In 1990, after his invasion of Kuwait, Saddam finally became an international pariah. That set the stage for the First Gulf War and for 13 years of murderous U.N./U.S. sanctions against the Iraqi people. By 2003 no one in the world owed more money than Saddam Hussein. Yet Saddam's total debt is unknown. Jubilee Iraq cites, among others, the IMF’s estimate of $125 billion.
Saddam's creditors – the United States, France, Russia, England, Japan, Saudi Arabia, etc. – had no illusions. They knew how Saddam was using their money. After all, as with many international loans, much of the money was spent in the lender’s own country.
In 2003, the United States invaded Iraq and deposed Saddam. Most Iraqis were greatly relieved. But even apart from the ensuing occupation, their ordeal – their captivity – was far from over. Saddam's creditors, Saddam's former allies, have forced Iraqis to pay billions annually in debt service. If the United States and other world powers have their way, the Iraqis will keep being bled dry – and having their oil hijacked – paying off Saddam's loans for decades to come.
In an interesting wrinkle, the United States is simultaneously seeking to have some loans "forgiven." The United States isn't being altruistic; the price would be more IMF “reforms” and “privatization.” "In exchange [for some debt forgiveness], Iraq will surrender its economic sovereignty to global financial institutions, provide foreign investors greater access to Iraqi natural resources, and increase investment opportunities for multinational corporations." [Brian Dominick, “New Standard”]

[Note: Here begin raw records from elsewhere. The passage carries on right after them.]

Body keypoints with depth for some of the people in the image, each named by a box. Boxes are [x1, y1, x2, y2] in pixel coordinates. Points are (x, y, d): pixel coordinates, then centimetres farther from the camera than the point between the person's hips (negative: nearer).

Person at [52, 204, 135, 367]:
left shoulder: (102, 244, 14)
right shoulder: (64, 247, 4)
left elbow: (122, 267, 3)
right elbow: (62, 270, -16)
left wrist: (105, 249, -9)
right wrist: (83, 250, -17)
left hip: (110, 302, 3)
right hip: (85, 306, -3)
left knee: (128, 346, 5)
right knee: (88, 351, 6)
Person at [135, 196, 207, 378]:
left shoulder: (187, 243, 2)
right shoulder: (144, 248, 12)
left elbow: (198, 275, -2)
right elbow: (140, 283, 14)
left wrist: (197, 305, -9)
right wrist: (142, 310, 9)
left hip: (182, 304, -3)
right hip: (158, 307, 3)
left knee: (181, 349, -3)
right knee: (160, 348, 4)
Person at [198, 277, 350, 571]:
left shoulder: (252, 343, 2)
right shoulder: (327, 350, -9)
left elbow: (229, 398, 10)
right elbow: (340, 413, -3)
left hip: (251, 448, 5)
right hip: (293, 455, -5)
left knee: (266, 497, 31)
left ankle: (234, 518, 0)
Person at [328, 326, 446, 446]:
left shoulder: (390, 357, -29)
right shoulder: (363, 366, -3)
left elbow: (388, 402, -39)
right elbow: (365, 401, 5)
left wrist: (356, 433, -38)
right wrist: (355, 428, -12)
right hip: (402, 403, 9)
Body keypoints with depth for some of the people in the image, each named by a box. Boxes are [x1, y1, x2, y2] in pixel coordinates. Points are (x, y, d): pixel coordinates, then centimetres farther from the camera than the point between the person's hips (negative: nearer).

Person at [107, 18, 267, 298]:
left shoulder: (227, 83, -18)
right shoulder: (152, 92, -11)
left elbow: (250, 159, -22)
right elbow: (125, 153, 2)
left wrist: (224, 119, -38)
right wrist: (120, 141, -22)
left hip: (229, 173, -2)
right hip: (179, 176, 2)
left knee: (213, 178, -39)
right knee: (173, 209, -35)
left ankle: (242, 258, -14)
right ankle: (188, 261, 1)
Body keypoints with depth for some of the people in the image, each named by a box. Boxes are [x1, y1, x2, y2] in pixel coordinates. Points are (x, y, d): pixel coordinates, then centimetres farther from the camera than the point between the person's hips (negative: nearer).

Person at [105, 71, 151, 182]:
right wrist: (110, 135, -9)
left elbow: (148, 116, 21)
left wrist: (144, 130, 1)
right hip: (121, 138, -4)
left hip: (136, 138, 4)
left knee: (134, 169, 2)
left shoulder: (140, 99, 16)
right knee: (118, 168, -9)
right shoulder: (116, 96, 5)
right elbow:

But this all too familiar scenario isn't inevitable. Grassroots activists and economists, especially in Canada and England, have a compelling tool: the doctrine of "odious debt." This doctrine states that "when creditors lend to a dictatorial regime which they know is not using the loans to benefit the population, then debt payments cannot be demanded of those people once they are free." [Justin Alexander, Jubilee Iraq]
Odious debt is no novelty; it goes back to 1898. At the end of the Spanish-American War, the United States applied the doctrine by refusing to enforce payment of Cuba's odious debt to its former colonial master, Spain. The ruling nations and their international banks lend money to the tyrants (Mobutu of Zaire, Duvalier of Haiti, Marcos of the Philippines, and so on) who serve them well. Odious debt is not a doctrine these creditors want to hear.
Exceedingly rare would be the Iraqi who felt obliged to take on Saddam's debt. Nor do Iraqis want the IMF or the G-8/Paris Club creditor nations to sort out Saddam's debts behind closed doors.
What Iraqis want is a transparent, international tribunal – one the creditors don't control. That tribunal would adjudicate every outstanding documentable loan. It would determine whether the loan was odious (and therefore invalid) or whether it was designed to benefit the Iraqi people (thereby legitimizing it).
According to Justin Alexander, the tribunal "would dramatically reduce Iraq's debt, set a clear precedent for other countries which have inherited debt from dictators and discourage creditors from financing the Saddams of the future." It would eliminate debt without attaching IMF strings.